▶ _Exercise requirements_: Reproduce the rows verbatim, starting from the beginning of the records and ending with the line that contains "elevation (m): 700", both included.

Stored entries:
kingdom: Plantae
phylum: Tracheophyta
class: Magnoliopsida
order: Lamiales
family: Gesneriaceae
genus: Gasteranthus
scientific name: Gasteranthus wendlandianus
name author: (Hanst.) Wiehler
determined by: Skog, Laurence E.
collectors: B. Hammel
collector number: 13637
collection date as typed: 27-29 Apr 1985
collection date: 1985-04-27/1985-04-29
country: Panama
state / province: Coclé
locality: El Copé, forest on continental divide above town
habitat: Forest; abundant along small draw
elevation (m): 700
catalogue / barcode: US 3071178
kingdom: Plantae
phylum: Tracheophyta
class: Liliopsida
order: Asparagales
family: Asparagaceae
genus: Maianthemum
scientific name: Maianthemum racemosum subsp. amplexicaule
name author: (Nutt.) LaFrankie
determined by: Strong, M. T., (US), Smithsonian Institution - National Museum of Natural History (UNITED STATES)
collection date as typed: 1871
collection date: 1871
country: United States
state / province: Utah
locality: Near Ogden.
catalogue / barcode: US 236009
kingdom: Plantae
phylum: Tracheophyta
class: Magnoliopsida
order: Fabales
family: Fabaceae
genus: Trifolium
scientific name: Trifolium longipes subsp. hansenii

▶ _Answer for this exercise_:
kingdom: Plantae
phylum: Tracheophyta
class: Magnoliopsida
order: Lamiales
family: Gesneriaceae
genus: Gasteranthus
scientific name: Gasteranthus wendlandianus
name author: (Hanst.) Wiehler
determined by: Skog, Laurence E.
collectors: B. Hammel
collector number: 13637
collection date as typed: 27-29 Apr 1985
collection date: 1985-04-27/1985-04-29
country: Panama
state / province: Coclé
locality: El Copé, forest on continental divide above town
habitat: Forest; abundant along small draw
elevation (m): 700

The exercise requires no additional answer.